> _The exercise_
Return every line of the records from the one containing "text 2. Do zakresu" down to the one containing "list nadzór nad prawidłowym", both included, copied character for character.

> _Data provided_
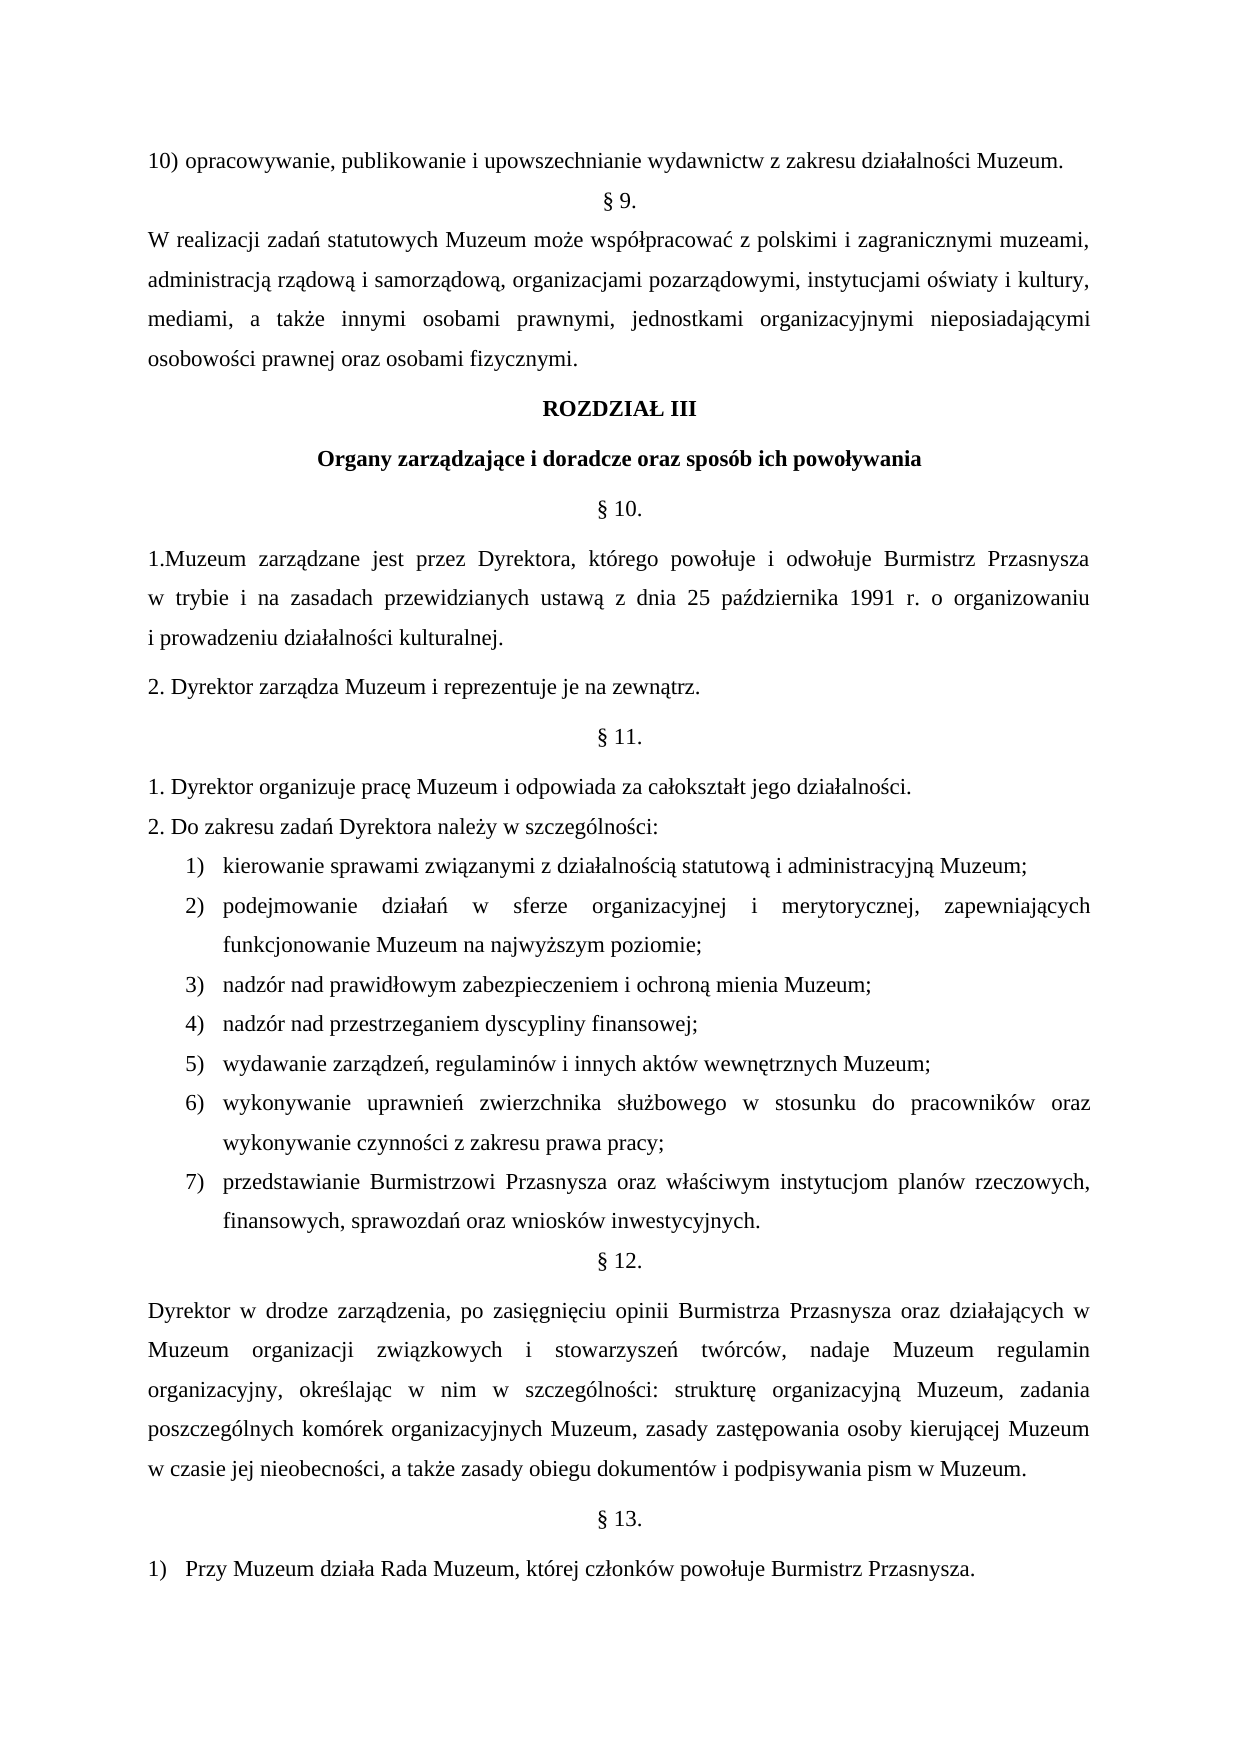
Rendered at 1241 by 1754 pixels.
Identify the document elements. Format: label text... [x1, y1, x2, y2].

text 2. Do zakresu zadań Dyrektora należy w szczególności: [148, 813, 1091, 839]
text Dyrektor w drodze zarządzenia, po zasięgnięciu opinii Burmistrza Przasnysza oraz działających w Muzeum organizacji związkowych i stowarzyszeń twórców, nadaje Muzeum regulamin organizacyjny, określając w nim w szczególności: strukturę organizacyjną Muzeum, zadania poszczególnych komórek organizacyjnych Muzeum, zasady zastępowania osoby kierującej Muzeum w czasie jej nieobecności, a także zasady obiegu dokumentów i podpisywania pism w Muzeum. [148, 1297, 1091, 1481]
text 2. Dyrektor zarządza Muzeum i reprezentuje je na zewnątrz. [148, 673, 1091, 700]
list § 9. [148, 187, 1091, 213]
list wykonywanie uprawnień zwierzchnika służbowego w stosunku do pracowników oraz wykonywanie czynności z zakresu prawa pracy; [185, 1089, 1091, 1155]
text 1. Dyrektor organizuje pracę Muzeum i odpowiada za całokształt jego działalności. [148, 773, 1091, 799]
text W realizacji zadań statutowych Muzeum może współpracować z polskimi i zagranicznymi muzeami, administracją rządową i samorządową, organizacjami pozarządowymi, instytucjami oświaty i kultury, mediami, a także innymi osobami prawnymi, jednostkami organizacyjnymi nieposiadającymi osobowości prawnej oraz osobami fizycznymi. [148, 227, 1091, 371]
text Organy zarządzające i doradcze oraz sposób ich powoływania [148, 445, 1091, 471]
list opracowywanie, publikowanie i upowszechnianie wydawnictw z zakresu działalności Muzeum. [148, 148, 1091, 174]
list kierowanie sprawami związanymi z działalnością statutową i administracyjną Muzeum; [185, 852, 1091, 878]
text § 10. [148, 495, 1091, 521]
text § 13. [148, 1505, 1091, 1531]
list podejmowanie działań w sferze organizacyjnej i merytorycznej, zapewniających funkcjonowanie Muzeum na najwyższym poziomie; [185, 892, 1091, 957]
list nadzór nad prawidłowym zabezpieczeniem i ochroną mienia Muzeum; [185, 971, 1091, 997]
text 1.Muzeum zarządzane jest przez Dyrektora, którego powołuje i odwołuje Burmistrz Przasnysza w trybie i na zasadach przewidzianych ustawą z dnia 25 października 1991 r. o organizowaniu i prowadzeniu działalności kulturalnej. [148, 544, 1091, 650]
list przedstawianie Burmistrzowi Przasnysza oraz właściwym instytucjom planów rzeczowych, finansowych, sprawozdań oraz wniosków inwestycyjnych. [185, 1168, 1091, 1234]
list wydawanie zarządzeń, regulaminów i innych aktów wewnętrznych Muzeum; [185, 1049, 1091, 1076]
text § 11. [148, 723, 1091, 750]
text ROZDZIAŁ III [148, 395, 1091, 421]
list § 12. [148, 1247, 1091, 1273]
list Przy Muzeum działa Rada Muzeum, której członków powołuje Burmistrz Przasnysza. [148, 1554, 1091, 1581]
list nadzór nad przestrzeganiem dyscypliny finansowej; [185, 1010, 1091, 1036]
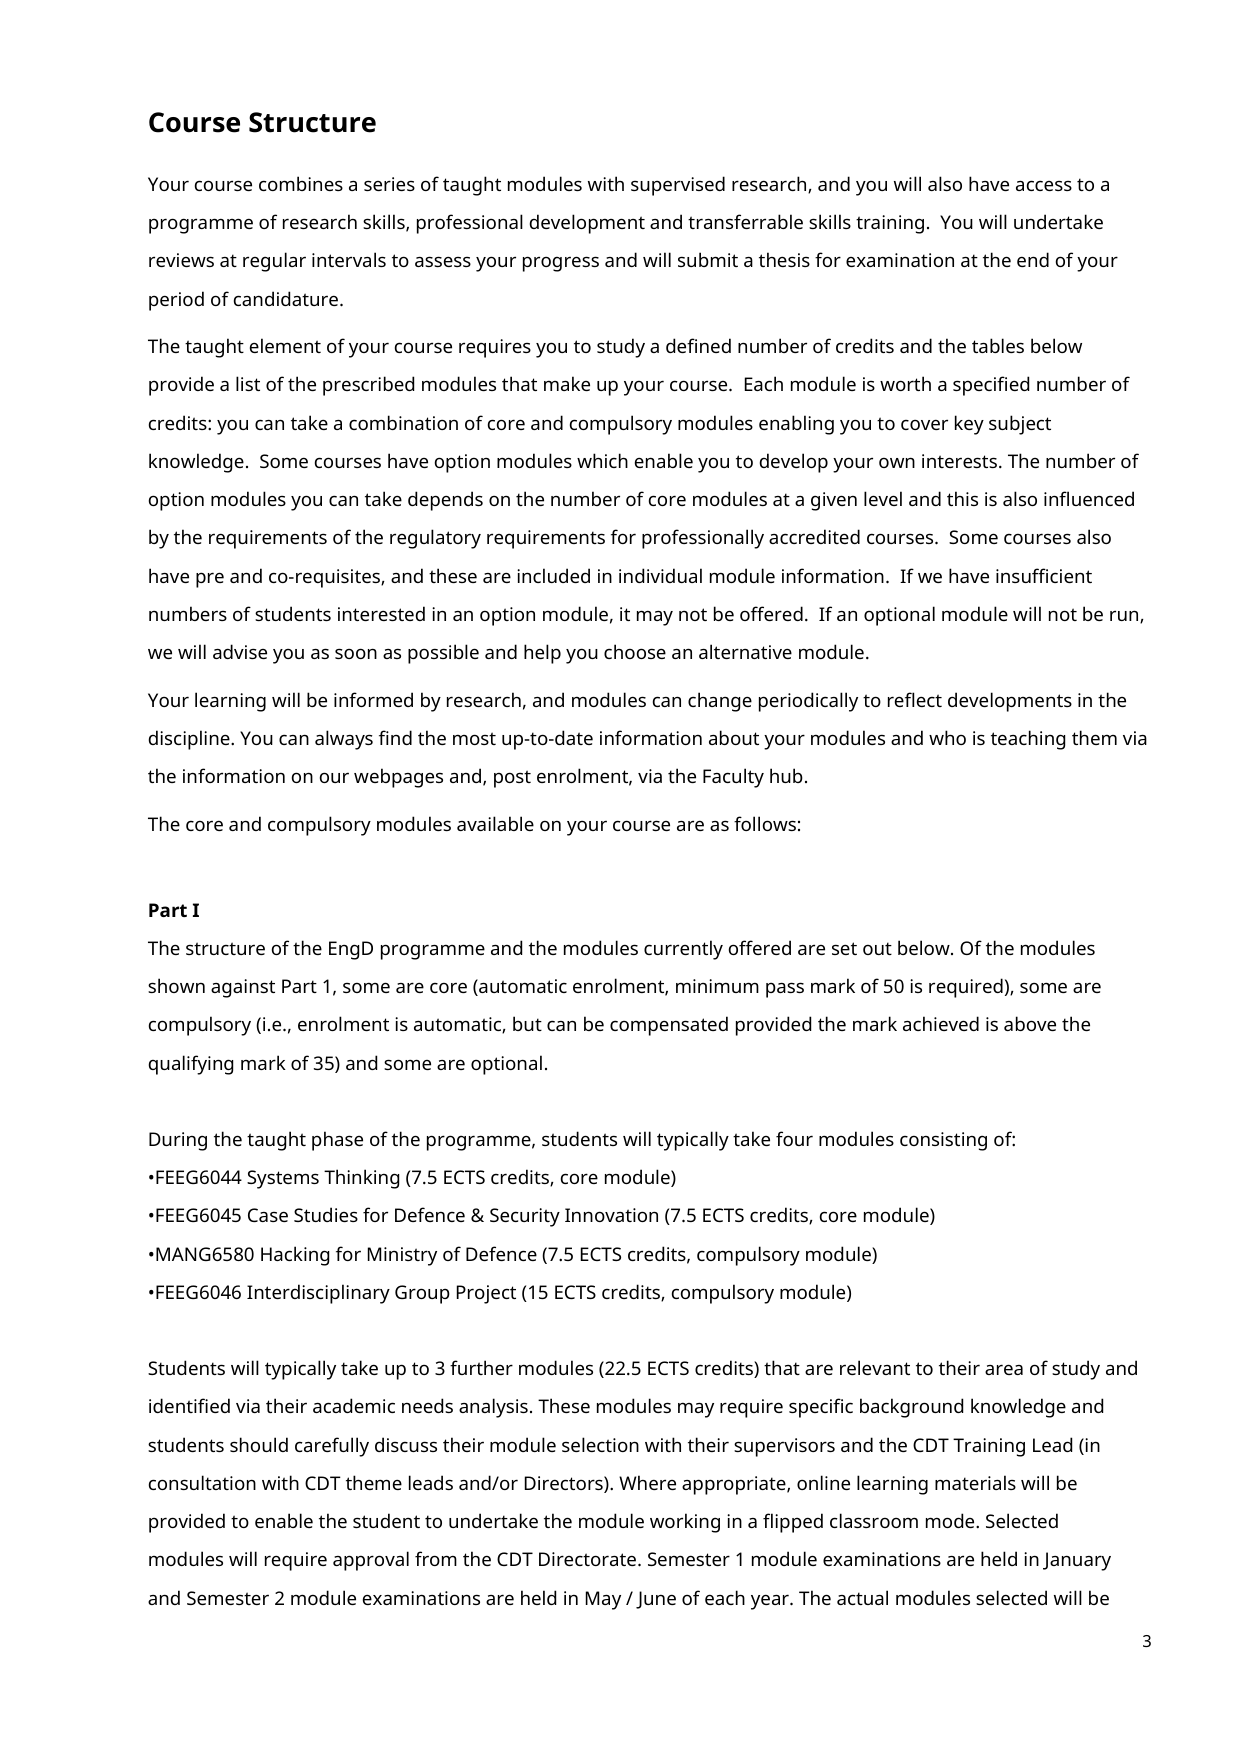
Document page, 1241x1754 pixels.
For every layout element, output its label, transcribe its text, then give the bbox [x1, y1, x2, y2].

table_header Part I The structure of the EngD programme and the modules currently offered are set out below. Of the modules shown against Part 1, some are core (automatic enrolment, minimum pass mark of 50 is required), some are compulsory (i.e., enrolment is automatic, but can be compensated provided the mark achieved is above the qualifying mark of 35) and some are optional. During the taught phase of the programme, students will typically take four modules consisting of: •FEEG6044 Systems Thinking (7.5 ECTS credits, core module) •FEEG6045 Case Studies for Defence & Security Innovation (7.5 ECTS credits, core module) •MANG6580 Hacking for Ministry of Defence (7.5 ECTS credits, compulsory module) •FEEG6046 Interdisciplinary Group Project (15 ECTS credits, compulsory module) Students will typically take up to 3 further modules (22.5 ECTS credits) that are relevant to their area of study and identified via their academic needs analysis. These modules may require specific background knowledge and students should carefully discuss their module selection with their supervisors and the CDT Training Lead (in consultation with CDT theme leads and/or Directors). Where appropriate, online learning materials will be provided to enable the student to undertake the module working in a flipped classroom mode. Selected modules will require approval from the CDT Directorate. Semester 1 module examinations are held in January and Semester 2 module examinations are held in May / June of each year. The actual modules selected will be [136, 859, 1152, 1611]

> _Finished task_
text 2. Do zakresu zadań Dyrektora należy w szczególności: [148, 813, 1091, 839]
text Dyrektor w drodze zarządzenia, po zasięgnięciu opinii Burmistrza Przasnysza oraz działających w Muzeum organizacji związkowych i stowarzyszeń twórców, nadaje Muzeum regulamin organizacyjny, określając w nim w szczególności: strukturę organizacyjną Muzeum, zadania poszczególnych komórek organizacyjnych Muzeum, zasady zastępowania osoby kierującej Muzeum w czasie jej nieobecności, a także zasady obiegu dokumentów i podpisywania pism w Muzeum. [148, 1297, 1091, 1481]
text 2. Dyrektor zarządza Muzeum i reprezentuje je na zewnątrz. [148, 673, 1091, 700]
list § 9. [148, 187, 1091, 213]
list wykonywanie uprawnień zwierzchnika służbowego w stosunku do pracowników oraz wykonywanie czynności z zakresu prawa pracy; [185, 1089, 1091, 1155]
text 1. Dyrektor organizuje pracę Muzeum i odpowiada za całokształt jego działalności. [148, 773, 1091, 799]
text W realizacji zadań statutowych Muzeum może współpracować z polskimi i zagranicznymi muzeami, administracją rządową i samorządową, organizacjami pozarządowymi, instytucjami oświaty i kultury, mediami, a także innymi osobami prawnymi, jednostkami organizacyjnymi nieposiadającymi osobowości prawnej oraz osobami fizycznymi. [148, 227, 1091, 371]
text Organy zarządzające i doradcze oraz sposób ich powoływania [148, 445, 1091, 471]
list opracowywanie, publikowanie i upowszechnianie wydawnictw z zakresu działalności Muzeum. [148, 148, 1091, 174]
list kierowanie sprawami związanymi z działalnością statutową i administracyjną Muzeum; [185, 852, 1091, 878]
text § 10. [148, 495, 1091, 521]
text § 13. [148, 1505, 1091, 1531]
list podejmowanie działań w sferze organizacyjnej i merytorycznej, zapewniających funkcjonowanie Muzeum na najwyższym poziomie; [185, 892, 1091, 957]
list nadzór nad prawidłowym zabezpieczeniem i ochroną mienia Muzeum; [185, 971, 1091, 997]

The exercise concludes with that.